A person’s DNA, the chemical database that holds the instructions for how their body should function, is analyzed during genetic testing. Genetic testing can uncover alterations (mutations) in one’s DNA that may be the root cause of a disease or sickness. Genetic testing does have its limits, although it may yield essential information that can be used in diagnosing, treating, and avoiding disease.
For instance, if you are currently in good health, a positive result from testing does not always indicate that you will be diagnosed with a disease in the future. On the other hand, a negative result does not always indicate that a person does not have a particular condition. This is especially true in some circumstances.
Different types of genetic testing and why it’s done
Genetic testing is essential for estimating the likelihood of contracting certain illnesses, as well as for screening purposes and, in some instances, for guiding medical therapy. Numerous forms of genetic testing are performed for a variety of purposes, including the following:
Diagnostic testing
If you experience symptoms of a condition that changes in your genes might cause, sometimes referred to as altered genes, genetic testing can show whether or not you have the suspected ailment. For instance, the diagnosis of cystic fibrosis or Huntington’s disease may be verified by genetic testing in some cases.
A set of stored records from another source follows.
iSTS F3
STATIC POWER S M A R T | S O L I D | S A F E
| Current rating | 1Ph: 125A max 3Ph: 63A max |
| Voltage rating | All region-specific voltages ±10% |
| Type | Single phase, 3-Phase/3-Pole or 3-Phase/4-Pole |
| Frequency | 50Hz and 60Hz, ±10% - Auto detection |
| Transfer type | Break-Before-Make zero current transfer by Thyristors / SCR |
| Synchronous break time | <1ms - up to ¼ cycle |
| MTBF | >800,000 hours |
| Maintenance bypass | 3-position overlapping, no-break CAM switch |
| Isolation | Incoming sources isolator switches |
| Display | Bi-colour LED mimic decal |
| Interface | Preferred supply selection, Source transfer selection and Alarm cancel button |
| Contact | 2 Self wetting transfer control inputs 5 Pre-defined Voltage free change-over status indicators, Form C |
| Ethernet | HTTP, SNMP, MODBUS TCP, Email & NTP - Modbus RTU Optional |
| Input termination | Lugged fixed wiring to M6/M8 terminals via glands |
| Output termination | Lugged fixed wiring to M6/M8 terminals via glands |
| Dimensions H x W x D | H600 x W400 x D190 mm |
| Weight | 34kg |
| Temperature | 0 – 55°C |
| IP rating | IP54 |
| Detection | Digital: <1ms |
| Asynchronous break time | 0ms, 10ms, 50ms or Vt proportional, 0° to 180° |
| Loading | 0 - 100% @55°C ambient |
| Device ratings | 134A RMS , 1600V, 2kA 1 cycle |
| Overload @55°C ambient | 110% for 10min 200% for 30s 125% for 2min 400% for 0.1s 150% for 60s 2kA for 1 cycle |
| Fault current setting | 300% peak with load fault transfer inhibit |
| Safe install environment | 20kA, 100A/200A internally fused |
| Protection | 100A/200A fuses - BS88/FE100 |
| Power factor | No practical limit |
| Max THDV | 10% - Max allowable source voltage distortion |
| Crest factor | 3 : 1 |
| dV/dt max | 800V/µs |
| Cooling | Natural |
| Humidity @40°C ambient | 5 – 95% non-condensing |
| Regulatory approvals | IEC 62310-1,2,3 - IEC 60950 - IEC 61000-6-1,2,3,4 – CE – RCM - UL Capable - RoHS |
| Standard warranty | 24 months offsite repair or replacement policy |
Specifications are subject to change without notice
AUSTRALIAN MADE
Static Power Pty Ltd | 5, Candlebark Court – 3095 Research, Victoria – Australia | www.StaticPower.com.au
Presymptomatic and predictive testing
If there is a history of a genetic disorder in your family, obtaining genetic testing before you have any symptoms may help determine whether or not you are at risk of acquiring that condition. For instance, this kind of test may assist in determining the likelihood that you may get specific forms of colorectal cancer.
Carrier testing
You may get genetic testing before having children if there is a history of a genetic disorder in your family, such as sickle cell anemia or cystic fibrosis, or if you belong to an ethnic group with a high risk of a particular genetic disorder. In either case, the likelihood of passing the disorder to your offspring increases.
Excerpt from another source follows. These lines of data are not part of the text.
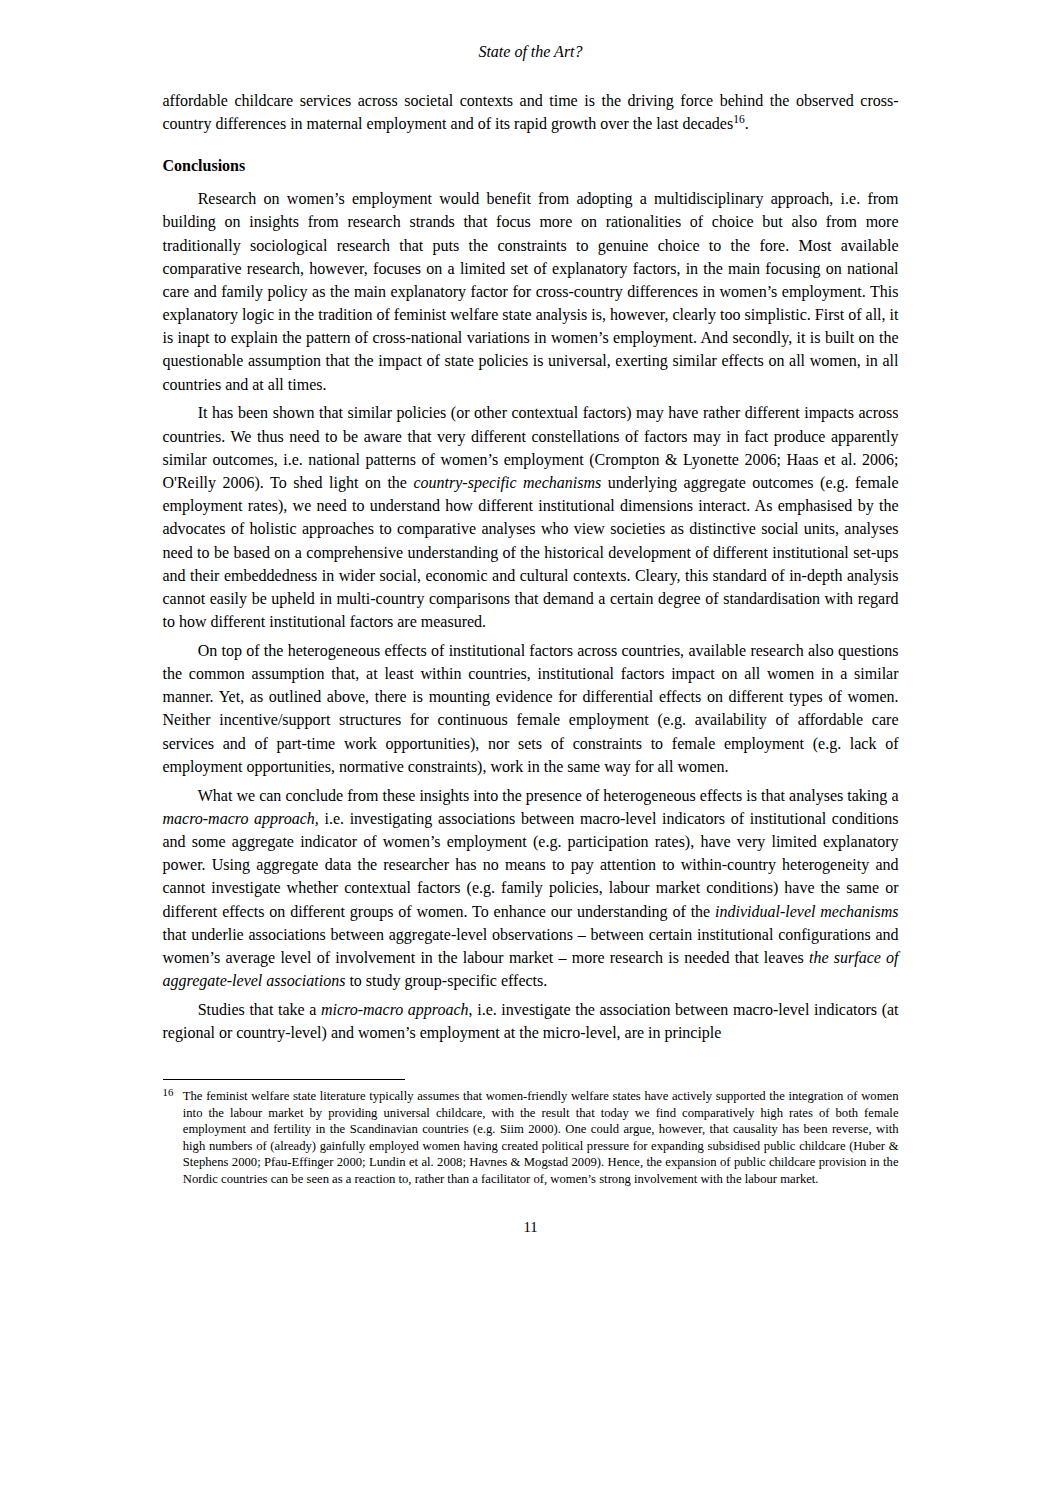State of the Art?
affordable childcare services across societal contexts and time is the driving force behind the observed cross-country differences in maternal employment and of its rapid growth over the last decades16.
Conclusions
Research on women’s employment would benefit from adopting a multidisciplinary approach, i.e. from building on insights from research strands that focus more on rationalities of choice but also from more traditionally sociological research that puts the constraints to genuine choice to the fore. Most available comparative research, however, focuses on a limited set of explanatory factors, in the main focusing on national care and family policy as the main explanatory factor for cross-country differences in women’s employment. This explanatory logic in the tradition of feminist welfare state analysis is, however, clearly too simplistic. First of all, it is inapt to explain the pattern of cross-national variations in women’s employment. And secondly, it is built on the questionable assumption that the impact of state policies is universal, exerting similar effects on all women, in all countries and at all times.
It has been shown that similar policies (or other contextual factors) may have rather different impacts across countries. We thus need to be aware that very different constellations of factors may in fact produce apparently similar outcomes, i.e. national patterns of women’s employment (Crompton & Lyonette 2006; Haas et al. 2006; O'Reilly 2006). To shed light on the country-specific mechanisms underlying aggregate outcomes (e.g. female employment rates), we need to understand how different institutional dimensions interact. As emphasised by the advocates of holistic approaches to comparative analyses who view societies as distinctive social units, analyses need to be based on a comprehensive understanding of the historical development of different institutional set-ups and their embeddedness in wider social, economic and cultural contexts. Cleary, this standard of in-depth analysis cannot easily be upheld in multi-country comparisons that demand a certain degree of standardisation with regard to how different institutional factors are measured.
On top of the heterogeneous effects of institutional factors across countries, available research also questions the common assumption that, at least within countries, institutional factors impact on all women in a similar manner. Yet, as outlined above, there is mounting evidence for differential effects on different types of women. Neither incentive/support structures for continuous female employment (e.g. availability of affordable care services and of part-time work opportunities), nor sets of constraints to female employment (e.g. lack of employment opportunities, normative constraints), work in the same way for all women.
What we can conclude from these insights into the presence of heterogeneous effects is that analyses taking a macro-macro approach, i.e. investigating associations between macro-level indicators of institutional conditions and some aggregate indicator of women’s employment (e.g. participation rates), have very limited explanatory power. Using aggregate data the researcher has no means to pay attention to within-country heterogeneity and cannot investigate whether contextual factors (e.g. family policies, labour market conditions) have the same or different effects on different groups of women. To enhance our understanding of the individual-level mechanisms that underlie associations between aggregate-level observations – between certain institutional configurations and women’s average level of involvement in the labour market – more research is needed that leaves the surface of aggregate-level associations to study group-specific effects.
Studies that take a micro-macro approach, i.e. investigate the association between macro-level indicators (at regional or country-level) and women’s employment at the micro-level, are in principle
16 The feminist welfare state literature typically assumes that women-friendly welfare states have actively supported the integration of women into the labour market by providing universal childcare, with the result that today we find comparatively high rates of both female employment and fertility in the Scandinavian countries (e.g. Siim 2000). One could argue, however, that causality has been reverse, with high numbers of (already) gainfully employed women having created political pressure for expanding subsidised public childcare (Huber & Stephens 2000; Pfau-Effinger 2000; Lundin et al. 2008; Havnes & Mogstad 2009). Hence, the expansion of public childcare provision in the Nordic countries can be seen as a reaction to, rather than a facilitator of, women’s strong involvement with the labour market.
11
An extended carrier screening test may discover genes connected to various genetic disorders and mutations. This test can also determine whether or not you and your spouse are both carriers of the same problems.
Pharmacogenetics
This kind of genetic testing may assist decide which drug and dose will be most successful and helpful for you if you have a particular health condition or illness. But, of course, if you have one of these conditions or diseases, you may have it.
Prenatal testing
Some tests may identify genetic flaws in your unborn child if you are pregnant. For example, two genetic conditions often checked throughout prenatal genetic screening are Down syndrome and trisomy 18 syndromes. Examining specific indicators in the blood or undergoing invasive diagnostic procedures like amniocentesis is the traditional method for determining this. Cell-free DNA testing is a more recent method that examines a baby’s DNA via a blood test carried out on the mother.
Newborn screening
This is the sort of genetic testing that is performed the most often. It is required by law in every state in the United States that infants undergo screening for various genetic and metabolic abnormalities that may lead to various illnesses.
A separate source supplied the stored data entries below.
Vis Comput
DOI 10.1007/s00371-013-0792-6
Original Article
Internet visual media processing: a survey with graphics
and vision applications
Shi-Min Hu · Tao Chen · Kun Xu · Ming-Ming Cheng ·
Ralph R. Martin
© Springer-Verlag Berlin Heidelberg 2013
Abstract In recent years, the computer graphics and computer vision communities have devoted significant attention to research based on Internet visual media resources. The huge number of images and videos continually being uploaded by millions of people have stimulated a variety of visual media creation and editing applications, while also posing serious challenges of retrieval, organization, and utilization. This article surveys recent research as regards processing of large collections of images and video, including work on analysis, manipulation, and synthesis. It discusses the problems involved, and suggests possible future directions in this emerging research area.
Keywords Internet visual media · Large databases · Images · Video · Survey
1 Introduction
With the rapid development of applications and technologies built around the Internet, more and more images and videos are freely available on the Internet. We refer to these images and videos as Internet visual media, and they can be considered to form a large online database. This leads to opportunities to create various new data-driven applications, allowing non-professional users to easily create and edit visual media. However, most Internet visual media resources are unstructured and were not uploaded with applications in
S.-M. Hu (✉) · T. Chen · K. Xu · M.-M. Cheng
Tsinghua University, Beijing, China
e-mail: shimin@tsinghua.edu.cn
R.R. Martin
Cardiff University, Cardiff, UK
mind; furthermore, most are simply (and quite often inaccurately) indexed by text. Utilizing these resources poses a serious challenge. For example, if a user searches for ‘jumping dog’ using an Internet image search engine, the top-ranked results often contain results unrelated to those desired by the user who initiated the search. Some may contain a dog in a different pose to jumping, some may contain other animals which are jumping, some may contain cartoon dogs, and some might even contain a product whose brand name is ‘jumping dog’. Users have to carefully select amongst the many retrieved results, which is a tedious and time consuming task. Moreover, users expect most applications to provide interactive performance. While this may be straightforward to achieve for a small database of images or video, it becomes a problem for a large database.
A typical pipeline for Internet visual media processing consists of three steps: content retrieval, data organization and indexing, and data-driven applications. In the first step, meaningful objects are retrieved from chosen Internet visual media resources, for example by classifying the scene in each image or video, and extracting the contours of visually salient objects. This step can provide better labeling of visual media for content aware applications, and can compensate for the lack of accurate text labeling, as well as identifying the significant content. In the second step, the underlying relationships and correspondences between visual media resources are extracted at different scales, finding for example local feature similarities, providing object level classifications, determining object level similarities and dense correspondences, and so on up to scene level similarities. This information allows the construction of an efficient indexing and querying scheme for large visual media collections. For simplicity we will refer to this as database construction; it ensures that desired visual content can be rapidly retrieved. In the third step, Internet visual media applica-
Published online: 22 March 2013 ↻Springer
This kind of genetic testing is crucial because if the findings reveal an issue, care and treatment may begin immediately. Such disorders include congenital hypothyroidism, sickle cell disease, and phenylketonuria (PKU).
Preimplantation testing
When trying to have a child via in vitro fertilization, some people undergo a preimplantation genetic diagnosis (PGD) test. First, the embryos are examined to see whether or not they have any genetic flaws. Then, in the hopes of having a child, embryos that are healthy and free of defects are placed in the uterus and implanted.